On the other hand, the filter se that is sequentially calculated in the adaptive signal processing coefficient calculation unit (5) from the processed data of the preceding stage signal processing 5 (4) is converted into a multidimensional space (Z) ff peak value f ( X1t "2m"'e x
n ) (ne number of dimensions). An example of this is shown in FIG. In this figure, αQJ,
Map value f of three-dimensional space (XLI X2t xS)
(Xtit X2Jsx5k) is shown. The filter coefficients calculated by the adaptive signal processing coefficient calculation unit (6) are parameters that indicate properties such as clutter, so the map generated by the coefficient map generation unit (8) shows the surrounding environment of the radar and is a parameter that indicates the characteristics of clutter. This information is important for detection and tracking. with this information.

Based on the information from the data processing section aα, the beam management section αB performs beam supervision a for performing all-space search and multi-target tracking with a fast response time, and performs optimal beam placement and energy allocation. Based on the results, the phase amount calculator α2 calculates the phase amount of the antenna module,
Have a beam set meal at any angle.

〔Effect of the invention〕

As explained above in this invention, by performing adaptive signal processing on the received signal and generating a map of filter coefficients calculated in the process.

EJ functions enable optimal beam monitoring for high-performance detection and tracking by understanding the surrounding environment of the radar.

[Brief explanation of drawings]

FIG. 1 is an overall configuration diagram of a search and tracking radar system according to the present invention, FIG. 2 is an overall configuration diagram of a conventional search and tracking radar system, and FIG. 3 is a conceptual diagram of an adaptive signal processing filter coefficient map. In the figure, (1) is the transmitter, (2) is the antenna, and (3
) is the receiver, (4) is the pre-stage signal processing section, (5) is the adaptive signal processing section, C61 is the adaptive signal processing coefficient calculation section, (7) is the adaptive signal processing filter section, and (8) is the coefficient map generation section. ,
(9) Post-stage signal processing @, a1 data processing section, fi
11 is a beam management section, and 13 is a phase amount calculator.
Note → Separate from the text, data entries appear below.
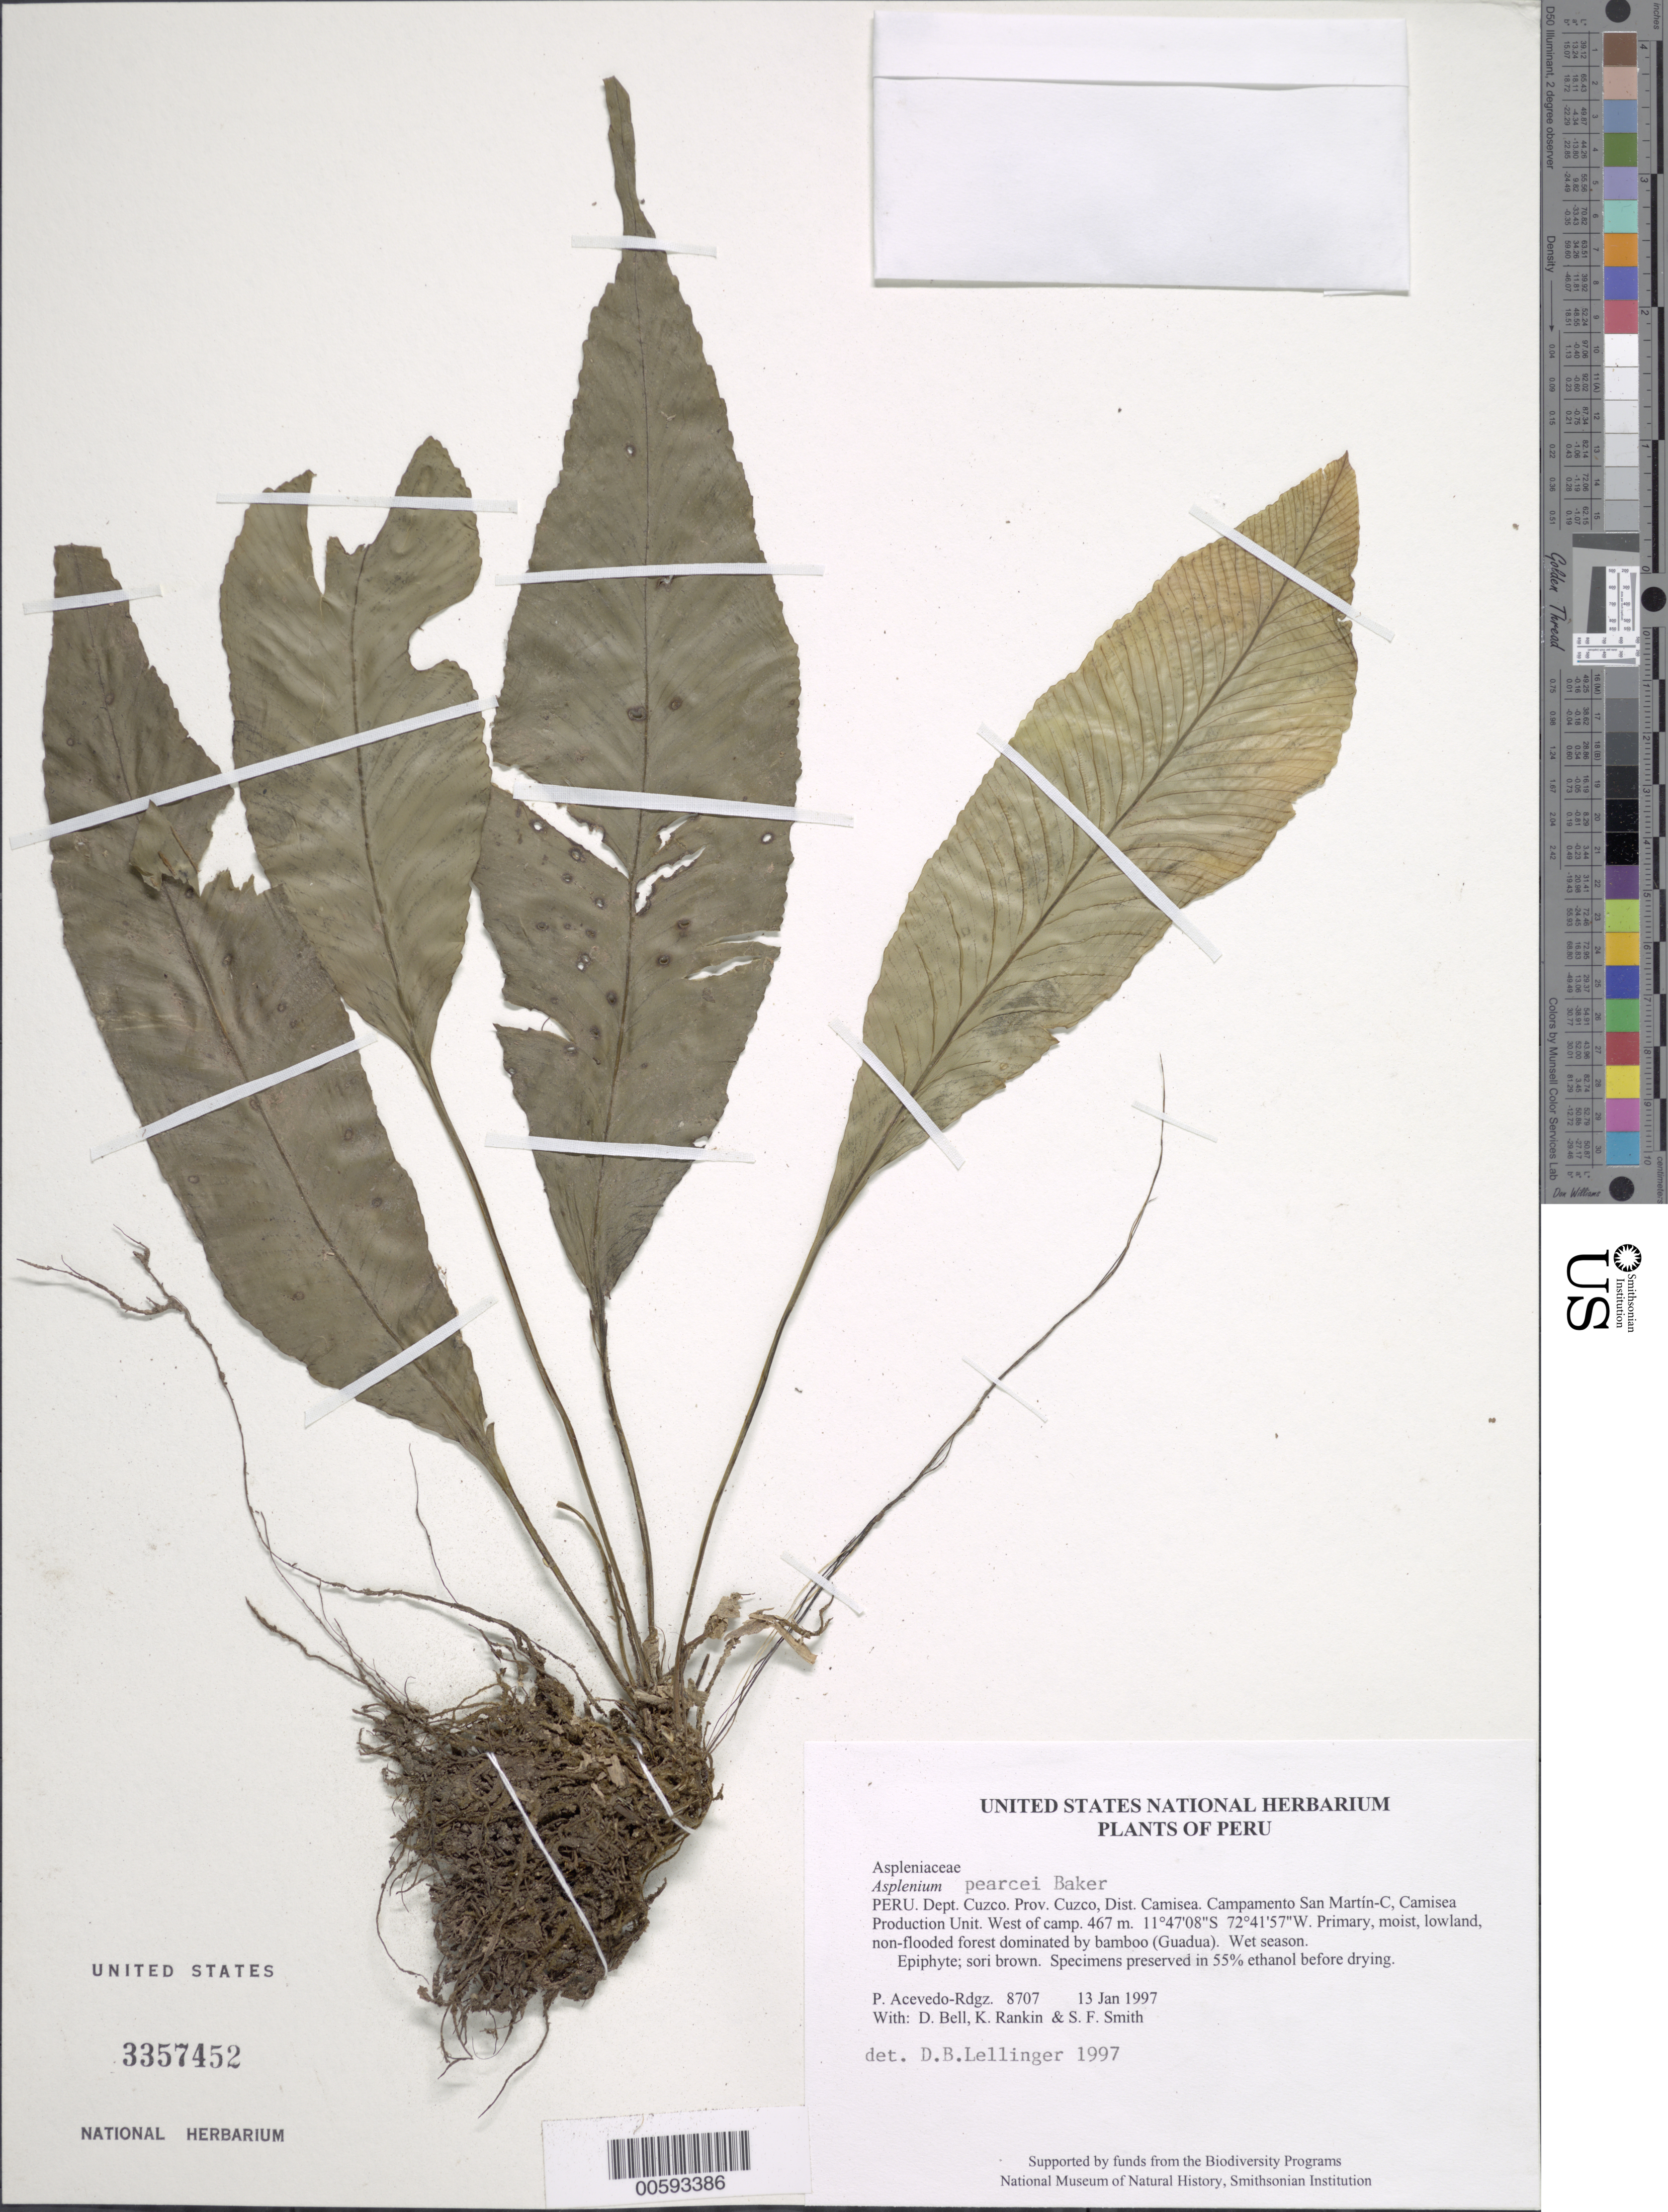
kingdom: Plantae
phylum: Tracheophyta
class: Polypodiopsida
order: Polypodiales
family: Aspleniaceae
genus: Asplenium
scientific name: Asplenium pearcei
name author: Baker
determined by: Lellinger, David B., (BOT), Smithsonian Institution - National Museum of Natural History (UNITED STATES)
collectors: P. Acevedo-Rodr., D. A. Bell, K. B. Rankin & S.F. Smith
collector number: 8707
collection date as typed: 13 Jan 1997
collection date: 1997-01-13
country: Peru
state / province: Cusco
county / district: Cusco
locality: Districto Camisea, Campamento San Martín-C, Camisea Production Unit. West of camp.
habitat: Primary, moist, lowland, non-flooded forest dominated by bamboo (Guadua). Wet season.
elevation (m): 467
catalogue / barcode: US 3357452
Note that the same symbols in each figure represent the same or corresponding partials.

Claims (1)

[Claims] A search and tracking radar system using an array antenna includes a transmitter that generates a transmitted signal, an antenna that emits the transmitted signal from the transmitter and receives reflected waves from a target, and a received signal from the antenna. an adaptive signal in a receiving receiver, a front-wave signal processing unit that performs signal processing on the signal from the receiver, and an adaptive signal processing unit that calculates coefficients for adaptive signal processing from the processing results of the front-stage signal processing unit; a processing coefficient calculating section; an adaptive signal processing filter section in the adaptive signal processing section that performs adaptive processing on the processing result of the preceding stage signal processing section using the coefficients calculated by the adaptive signal processing coefficient calculating section; a subsequent signal processing section that performs other signal processing on the output of the processing filter section; a coefficient map generation section that converts the calculation result of the adaptive signal processing coefficient calculation section into a multidimensional map; and an output of the subsequent signal processing section. a data processing unit that inputs the results and performs data processing for search and tracking; and a beam management unit that performs optimal beam placement and energy distribution based on the processing results of the data processing unit and map information of the coefficient map generation unit. and a phase amount calculator that calculates the phase amount of the antenna module based on the control signal of the beam management section and outputs the result to the antenna.